Kubernetes has different networking “plugins” that you can use to set up your nodes and pods network. One of the common plugins is “kubenet,” which is currently used on mega-clouds like Google Cloud Provider (GCP) and Amazon Web Services. I am going to talk briefly here about the GCP implementation and then show you a practical example later to examine this yourself on Google Container Engine (GKE).
This might be a bit too much to take in from a first glance, but hopefully you will be able to make sense of all that by the end of this blog post. First, we see that we have two Kubernetes nodes here: node 1 and node (m). Each node has an eth0 interface like any Linux machine, and that interface has an IP address to the external world—in our case here on subnet 10.140.0.0/24. The upstream L3 device is acting as our default gateway to route our traffic. This could be a L3 switch in your data center or a VPC router in a public cloud like GCP as we will see later. So far so good?

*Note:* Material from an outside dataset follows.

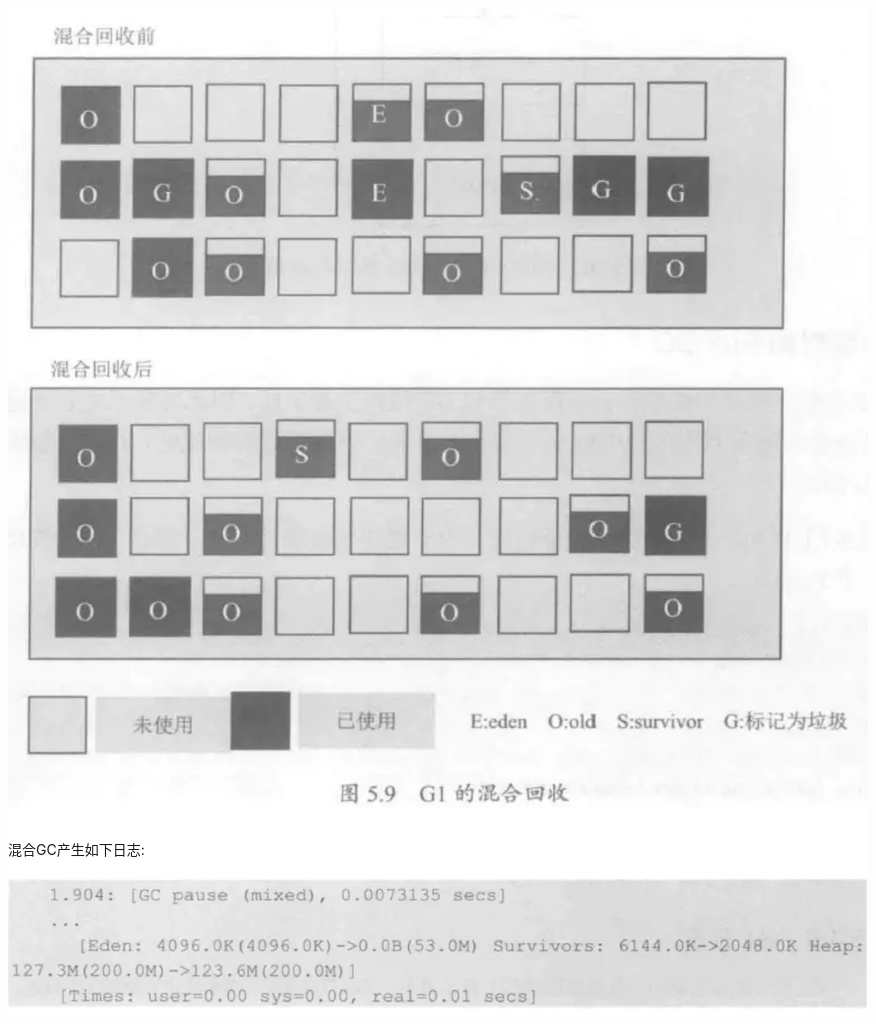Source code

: ![image-20200728151317840](../../image/gc_16.png)



混合GC产生如下日志:

![image-20200728151342678](../../image/gc_17.png)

Next, we see inside the node that we have a cbr0 bridge interface. That interface has the default gateway of an IP subnet—10.40.1.0/24 in case of node 1. This subnet gets assigned by Kubernetes to each node. The latter usually get a /24 subnet, but you can control that in case of NSX-T as we will see in future posts. For now, this subnet is the one that we will allocate the pod’s IP addresses from. Any pod inside node 1 will get an IP address from this subnet rage—in our case here, Pod 1 has an IP address of 10.40.1.10. Notice however that this pod has two nested containers within. Remember, a pod can run one or more containers that are tightly coupled together in terms of functionality. This is what we see here. Container 1 is listening to port 80, while container 2 is listening to port 90. Both containers share the same IP address of 10.40.1.10. but they do not own that networking namespace. Alright, so who owns this networking stack then? It’s actually a special container that we call the “Pause Container.” You see it in the diagram as the interface of that pod to the outer world. It owns this networking stack, including the IP address 10.40.1.10 and, of course, it forwards the traffic to container 1 using port 80 and traffic to container 2 using port 90.
Now you should be asking, how is traffic forwarded to the external world? You see that we have a standard Linux IP forwarding enabled here to forward the traffic from cbr0 to eth0. This is great, but then how does the L3 device know how to forward this to the destination? We do not have dynamic routing here to advertise this network in this particular example. And so, this is why we need to have some kind of “static route” on that L3 device to know that in order to reach subnet 10.40.1.0/24, your entry point is the external IP of node 1 (10.140.0.11), and in order to reach subnet 10.40.2.0/24, your next hope is node (m) with the IP address 10.140.0.12.
This is great, but you must be thinking that it’s a very unpractical way to manage your networks. This would be an absolute nightmare for network administrators to maintain all those routes as you scale with your cluster. And you’re right—this is why we need some kind of solution like the CNI (container network plugin) in Kuberentes to use a networking mechanism to manage this for you. NSX-T is one of those solutions with a powerful design for both the networking and security stacks.
Remember, we are examining here the kubenet plugin, not CNI. The former is what GKE uses, and the way they do this is quite fascinating as it’s completely programmable and automated on their cloud. Those subnet allocations and associated routes are taken care of by GCP for you, as we will see in the next part.